La procesión del “coño insumiso” va a juicio

El 1 de mayo de 2014, se unieron a la manifestación convocada por la Confederación General del Trabajo (CGT) un grupo de mujeres que realizaron un la procesión de “coño insumiso” para protestar contra la ley de aborto de Gallardón, contra la homofobia y contra los recortes en los derechos laborables. Mujeres con la cabeza tapada portaban una vulva que parecía una virgen, seguidas de mujeres vestidas de mantilla gritaban insignias para reivindicar los derechos de las mujeres, como por ejemplo “la Virgen María también abortaría”.

Este conjunto de imitaciones a las manifestaciones religiosas que se hacen en Semana Santa fueron suficientes para que la Asociación Española de Abogados Cristianos (AEAC) presentase demanda en el Juzgado de Instrucción con base en el artículo 225.1 del Código Penal que dice que deberán cumplir multa de ocho a doce meses aquellas personas que vejen públicamente tanto los dogmas y creencias, como a los creyentes de esa confesión religiosa. La jueza del caso, Pilar Ordóñez, estableció en el auto que no había delito, puesto que el fin de la protesta no era la burla, y es necesario “para que los hechos sean típicos, que concurra un claro propósito doloso y la finalidad de afectar a los derechos de matiz religiosos o herir estos sentimientos, requiriéndose por tanto un dolo específico o ánimo deliberado de ofender los sentimientos religiosos legalmente tutelados”, por lo que se archivó la causa.

Por esta decisión, la AEAC presentó recurso de apelación puesto que no estaban de acuerdo con que no hubiese habido intención de ofender y vejar, puesto que la procesión fue preparada de antemano, lo que conllevaba a que habían sido plenamente conscientes del acto que iban a realizar y las repercusiones. Utilizan como base de su argumento que “la vagina incluso lleva aureola y la colocan una mantilla, las que la portan se llaman ‘nazarenas’, algunas incluso portan cruces, las oraciones ofensivas son una manipulación del Credo y el Ave María, no puede ser más clara la intención de ofender con manifiesta premeditación”.
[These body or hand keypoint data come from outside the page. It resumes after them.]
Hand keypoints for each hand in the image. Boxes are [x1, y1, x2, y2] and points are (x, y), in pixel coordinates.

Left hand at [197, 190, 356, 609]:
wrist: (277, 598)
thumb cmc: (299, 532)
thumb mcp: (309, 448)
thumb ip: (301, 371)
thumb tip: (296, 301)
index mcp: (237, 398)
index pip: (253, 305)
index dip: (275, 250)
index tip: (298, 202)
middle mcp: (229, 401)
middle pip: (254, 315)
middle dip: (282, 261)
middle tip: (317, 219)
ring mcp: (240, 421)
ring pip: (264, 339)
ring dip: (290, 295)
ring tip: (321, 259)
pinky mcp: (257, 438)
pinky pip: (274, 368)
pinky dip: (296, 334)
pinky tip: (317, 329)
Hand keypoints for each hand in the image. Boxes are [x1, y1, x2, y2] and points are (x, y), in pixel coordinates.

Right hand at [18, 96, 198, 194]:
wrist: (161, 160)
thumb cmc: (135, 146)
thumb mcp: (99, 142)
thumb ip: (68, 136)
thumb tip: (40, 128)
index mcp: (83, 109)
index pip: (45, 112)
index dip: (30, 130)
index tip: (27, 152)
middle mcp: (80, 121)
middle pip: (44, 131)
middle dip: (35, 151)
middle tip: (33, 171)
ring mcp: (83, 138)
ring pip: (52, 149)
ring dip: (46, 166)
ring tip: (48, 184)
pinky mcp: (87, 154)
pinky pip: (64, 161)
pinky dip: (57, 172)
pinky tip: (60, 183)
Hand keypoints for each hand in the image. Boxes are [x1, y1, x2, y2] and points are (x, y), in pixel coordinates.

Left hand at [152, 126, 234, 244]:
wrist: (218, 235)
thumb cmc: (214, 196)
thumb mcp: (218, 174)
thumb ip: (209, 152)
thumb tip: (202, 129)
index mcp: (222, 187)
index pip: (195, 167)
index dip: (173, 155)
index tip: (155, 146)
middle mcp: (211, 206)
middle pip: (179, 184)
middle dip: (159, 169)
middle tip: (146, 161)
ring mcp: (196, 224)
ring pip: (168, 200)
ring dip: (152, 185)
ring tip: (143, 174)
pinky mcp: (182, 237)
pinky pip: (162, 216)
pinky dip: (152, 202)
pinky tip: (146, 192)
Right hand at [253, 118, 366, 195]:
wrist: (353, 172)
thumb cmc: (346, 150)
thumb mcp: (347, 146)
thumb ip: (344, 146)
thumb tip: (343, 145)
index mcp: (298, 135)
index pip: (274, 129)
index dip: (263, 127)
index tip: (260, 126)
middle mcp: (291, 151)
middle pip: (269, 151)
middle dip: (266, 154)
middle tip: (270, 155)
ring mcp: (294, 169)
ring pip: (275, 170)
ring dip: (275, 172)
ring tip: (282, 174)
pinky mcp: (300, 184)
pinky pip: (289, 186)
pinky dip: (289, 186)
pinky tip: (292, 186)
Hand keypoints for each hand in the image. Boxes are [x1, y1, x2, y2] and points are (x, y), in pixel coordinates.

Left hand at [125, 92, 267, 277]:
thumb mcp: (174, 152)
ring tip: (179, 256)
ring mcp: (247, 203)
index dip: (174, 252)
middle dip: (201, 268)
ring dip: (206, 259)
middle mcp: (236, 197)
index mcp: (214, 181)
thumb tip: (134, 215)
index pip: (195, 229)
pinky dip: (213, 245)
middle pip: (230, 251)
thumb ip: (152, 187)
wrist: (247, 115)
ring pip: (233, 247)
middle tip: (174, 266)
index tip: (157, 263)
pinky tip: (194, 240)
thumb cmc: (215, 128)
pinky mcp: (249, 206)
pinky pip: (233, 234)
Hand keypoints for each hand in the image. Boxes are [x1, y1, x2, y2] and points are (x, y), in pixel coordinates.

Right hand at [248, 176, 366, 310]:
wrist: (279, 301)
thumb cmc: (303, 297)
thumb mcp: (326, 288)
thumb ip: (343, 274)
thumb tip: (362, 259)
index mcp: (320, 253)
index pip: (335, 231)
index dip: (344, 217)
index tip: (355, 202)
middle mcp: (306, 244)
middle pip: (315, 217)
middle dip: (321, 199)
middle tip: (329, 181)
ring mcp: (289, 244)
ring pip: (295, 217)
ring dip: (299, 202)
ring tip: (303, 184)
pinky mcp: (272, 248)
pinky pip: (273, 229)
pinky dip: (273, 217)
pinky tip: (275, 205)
En el auto de la Sala Tercera (Penal) de la Audiencia Provincial de Sevilla, frente al que se elevó el recurso de apelación, se obliga a la jueza de instrucción que reabra el caso, puesto que entienden que si que ha habido ofensa. Para la Audiencia, la libertad de expresión (art. 20 CE) choca con la libertad religiosa (art. 16 CE), y, en este caso, debe primar la libertad religiosa dado que “bajo libertad de expresión no se puede dar cobijo a conductas de ofensa, burla, menosprecio, amenazas e insultos contra personas o grupos o miembros de una confesión religiosa”.
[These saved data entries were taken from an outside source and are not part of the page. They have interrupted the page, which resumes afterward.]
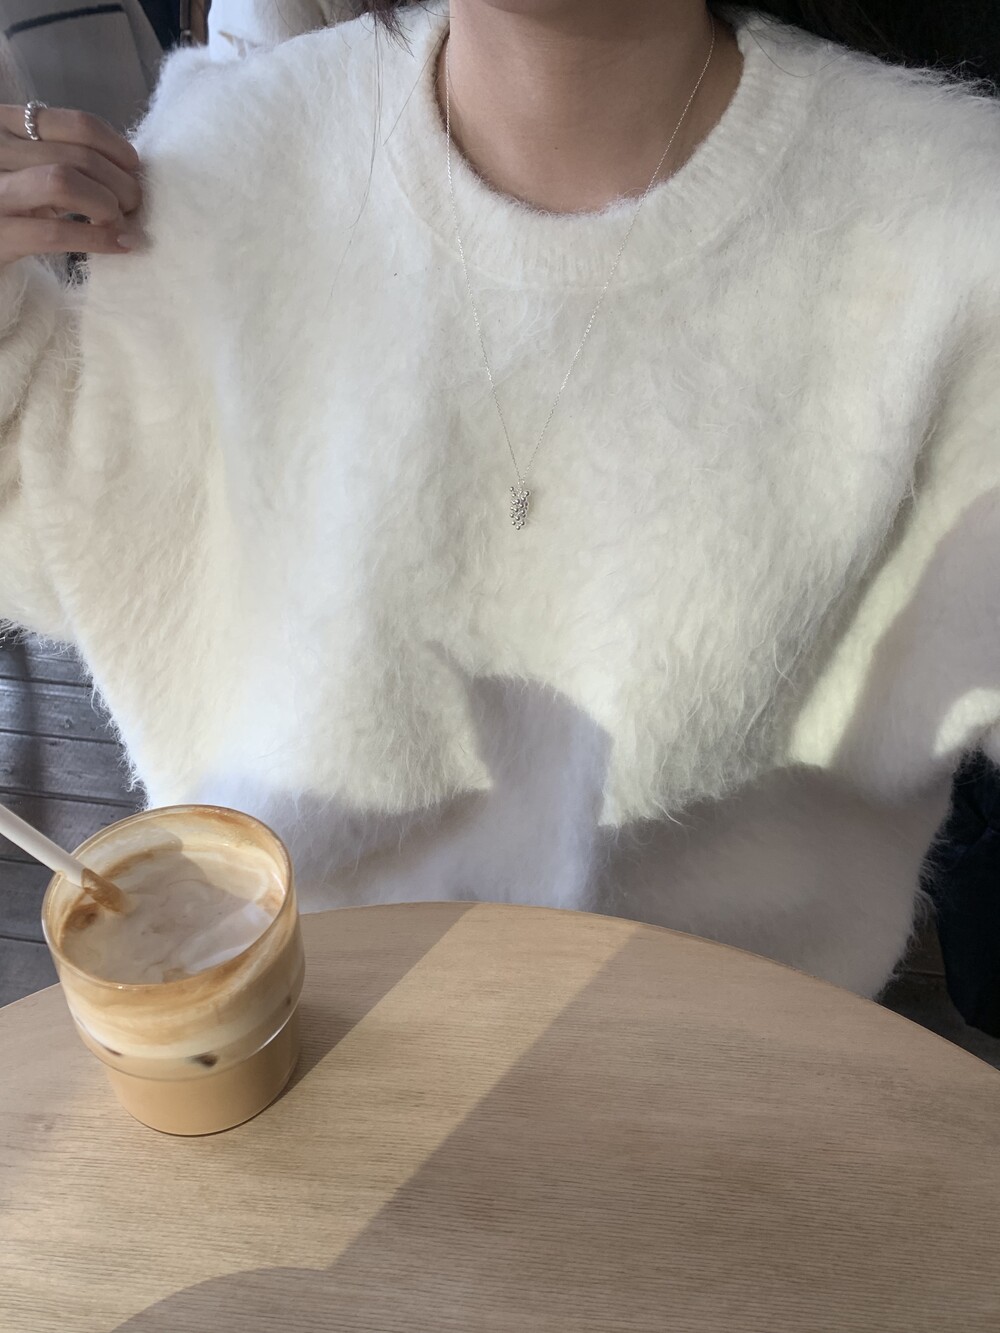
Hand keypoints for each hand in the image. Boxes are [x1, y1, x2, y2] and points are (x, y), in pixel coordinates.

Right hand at [0, 104, 142, 265]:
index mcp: (4, 125)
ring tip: (121, 224)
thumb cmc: (9, 208)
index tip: (132, 170)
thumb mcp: (29, 170)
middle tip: (132, 207)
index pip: (78, 125)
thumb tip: (127, 168)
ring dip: (108, 206)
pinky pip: (56, 232)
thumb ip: (62, 158)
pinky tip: (119, 245)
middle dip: (120, 183)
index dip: (117, 149)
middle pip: (81, 156)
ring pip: (65, 182)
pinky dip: (97, 239)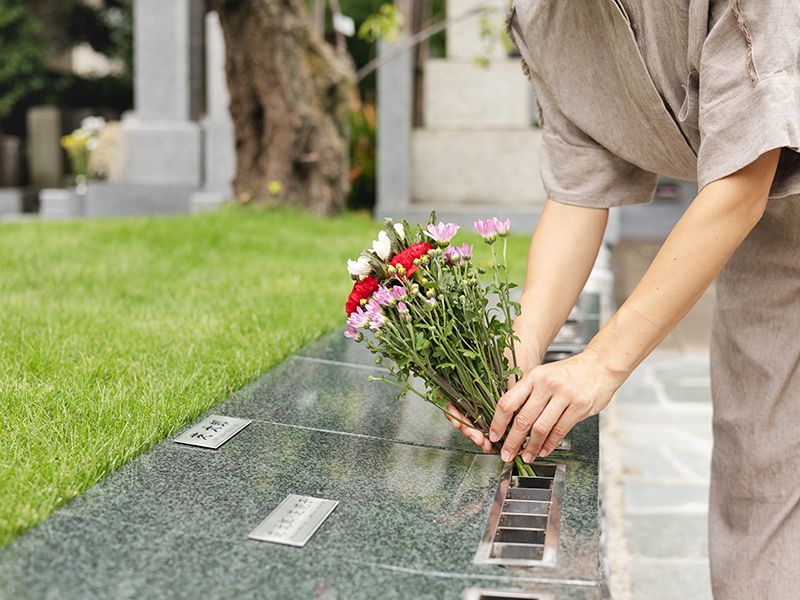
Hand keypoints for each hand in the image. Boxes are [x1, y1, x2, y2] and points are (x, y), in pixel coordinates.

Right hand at [445, 318, 541, 451]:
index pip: (448, 399)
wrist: (526, 346)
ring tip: (489, 445)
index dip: (453, 414)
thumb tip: (498, 408)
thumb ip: (498, 387)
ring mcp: (480, 399)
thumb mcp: (502, 367)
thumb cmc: (510, 350)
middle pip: (460, 416)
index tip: (462, 424)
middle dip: (469, 431)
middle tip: (480, 440)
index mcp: (462, 378)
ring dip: (478, 436)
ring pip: (473, 423)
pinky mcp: (493, 406)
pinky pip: (486, 423)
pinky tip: (496, 441)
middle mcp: (469, 390)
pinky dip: (489, 434)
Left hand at [489, 349, 622, 462]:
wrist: (600, 366)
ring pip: (541, 428)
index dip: (498, 422)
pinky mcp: (579, 406)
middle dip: (512, 441)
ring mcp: (564, 395)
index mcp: (533, 376)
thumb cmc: (569, 372)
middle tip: (507, 453)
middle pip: (523, 419)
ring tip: (526, 456)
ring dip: (531, 447)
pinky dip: (549, 444)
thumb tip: (509, 420)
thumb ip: (528, 393)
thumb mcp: (543, 375)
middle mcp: (547, 384)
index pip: (508, 402)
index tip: (494, 436)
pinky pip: (560, 430)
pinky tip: (543, 450)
Por ello, aunque los dos tribunales dan por cerrada la causa contra la CGT por entender que no participó de los preparativos de la “procesión del coño insumiso”, Rocío Ballesta, Antonia Ávalos y Olga López deberán ir a juicio, por realizar “un escarnio al dogma de la santidad y virginidad de la Virgen María” que constituye un delito contra los sentimientos religiosos amparado en el artículo 225.1 del CP, y pagar, tanto una fianza de 3.600 equivalente a la multa en su máximo rango, puesto que sería 12 meses con una cuota diaria de 10 euros; como 1 euros por responsabilidad civil.